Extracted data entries
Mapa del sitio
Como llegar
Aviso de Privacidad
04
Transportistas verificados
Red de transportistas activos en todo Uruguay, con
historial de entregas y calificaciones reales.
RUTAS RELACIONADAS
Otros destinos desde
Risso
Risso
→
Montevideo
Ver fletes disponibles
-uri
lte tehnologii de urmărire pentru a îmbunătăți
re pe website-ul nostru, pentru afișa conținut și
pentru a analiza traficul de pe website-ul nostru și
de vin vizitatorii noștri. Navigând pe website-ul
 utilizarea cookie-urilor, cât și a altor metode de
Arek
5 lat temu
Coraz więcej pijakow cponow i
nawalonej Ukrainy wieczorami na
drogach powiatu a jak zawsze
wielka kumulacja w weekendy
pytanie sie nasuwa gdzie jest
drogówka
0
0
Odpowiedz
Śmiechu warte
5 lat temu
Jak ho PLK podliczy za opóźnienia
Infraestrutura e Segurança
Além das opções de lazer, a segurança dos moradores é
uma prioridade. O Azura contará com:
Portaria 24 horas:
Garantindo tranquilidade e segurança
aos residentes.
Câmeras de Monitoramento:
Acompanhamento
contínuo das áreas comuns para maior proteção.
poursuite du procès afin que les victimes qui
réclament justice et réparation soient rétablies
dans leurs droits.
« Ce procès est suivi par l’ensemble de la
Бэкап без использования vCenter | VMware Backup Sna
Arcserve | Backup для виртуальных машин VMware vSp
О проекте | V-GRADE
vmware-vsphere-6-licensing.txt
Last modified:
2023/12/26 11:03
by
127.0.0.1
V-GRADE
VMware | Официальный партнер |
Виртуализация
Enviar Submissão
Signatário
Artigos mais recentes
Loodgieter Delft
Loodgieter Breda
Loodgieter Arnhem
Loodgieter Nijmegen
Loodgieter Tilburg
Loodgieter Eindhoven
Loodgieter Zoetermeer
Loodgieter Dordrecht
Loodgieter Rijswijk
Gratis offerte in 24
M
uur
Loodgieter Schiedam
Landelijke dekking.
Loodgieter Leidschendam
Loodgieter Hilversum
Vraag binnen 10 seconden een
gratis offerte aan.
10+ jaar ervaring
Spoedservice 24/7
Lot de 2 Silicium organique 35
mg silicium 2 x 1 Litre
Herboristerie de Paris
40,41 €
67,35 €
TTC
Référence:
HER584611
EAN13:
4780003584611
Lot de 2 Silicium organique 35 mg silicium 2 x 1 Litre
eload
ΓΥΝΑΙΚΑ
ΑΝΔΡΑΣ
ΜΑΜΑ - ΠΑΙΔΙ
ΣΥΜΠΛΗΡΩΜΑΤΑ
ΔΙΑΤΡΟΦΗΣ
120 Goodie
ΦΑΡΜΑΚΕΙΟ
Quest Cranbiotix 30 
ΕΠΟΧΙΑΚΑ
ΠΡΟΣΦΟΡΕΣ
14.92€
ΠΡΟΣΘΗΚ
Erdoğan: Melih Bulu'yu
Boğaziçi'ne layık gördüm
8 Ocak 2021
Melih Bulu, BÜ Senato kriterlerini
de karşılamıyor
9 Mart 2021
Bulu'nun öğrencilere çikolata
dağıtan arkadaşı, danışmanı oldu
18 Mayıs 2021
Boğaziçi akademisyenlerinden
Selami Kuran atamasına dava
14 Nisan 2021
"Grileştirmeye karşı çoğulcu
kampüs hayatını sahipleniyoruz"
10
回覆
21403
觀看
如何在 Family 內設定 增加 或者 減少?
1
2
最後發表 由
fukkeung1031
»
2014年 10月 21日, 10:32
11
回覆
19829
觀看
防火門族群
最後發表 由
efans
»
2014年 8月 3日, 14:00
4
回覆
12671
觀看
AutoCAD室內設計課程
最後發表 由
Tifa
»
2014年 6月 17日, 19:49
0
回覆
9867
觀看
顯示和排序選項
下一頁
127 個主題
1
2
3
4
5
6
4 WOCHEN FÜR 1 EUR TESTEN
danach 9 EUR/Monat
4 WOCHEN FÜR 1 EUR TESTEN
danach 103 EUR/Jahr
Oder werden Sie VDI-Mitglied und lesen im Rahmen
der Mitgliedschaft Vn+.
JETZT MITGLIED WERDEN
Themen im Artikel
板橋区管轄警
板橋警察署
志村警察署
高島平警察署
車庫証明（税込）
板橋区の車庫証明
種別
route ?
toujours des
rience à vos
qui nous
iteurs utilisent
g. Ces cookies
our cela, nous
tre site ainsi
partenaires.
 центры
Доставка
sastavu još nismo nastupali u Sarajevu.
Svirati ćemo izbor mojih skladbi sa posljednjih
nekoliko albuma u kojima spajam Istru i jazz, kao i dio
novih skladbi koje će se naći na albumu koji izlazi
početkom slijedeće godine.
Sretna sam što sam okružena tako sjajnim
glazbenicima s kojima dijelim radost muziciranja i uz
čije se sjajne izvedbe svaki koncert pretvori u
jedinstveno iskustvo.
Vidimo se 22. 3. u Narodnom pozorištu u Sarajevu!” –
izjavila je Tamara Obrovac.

Exercise:
Report each line of the data that contains the word "Loodgieter", copying the lines in full.

Reply:
Loodgieter Delft
Loodgieter Breda
Loodgieter Arnhem
Loodgieter Nijmegen
Loodgieter Tilburg
Loodgieter Eindhoven
Loodgieter Zoetermeer
Loodgieter Dordrecht
Loodgieter Rijswijk
Loodgieter Schiedam
Loodgieter Leidschendam
Loodgieter Hilversum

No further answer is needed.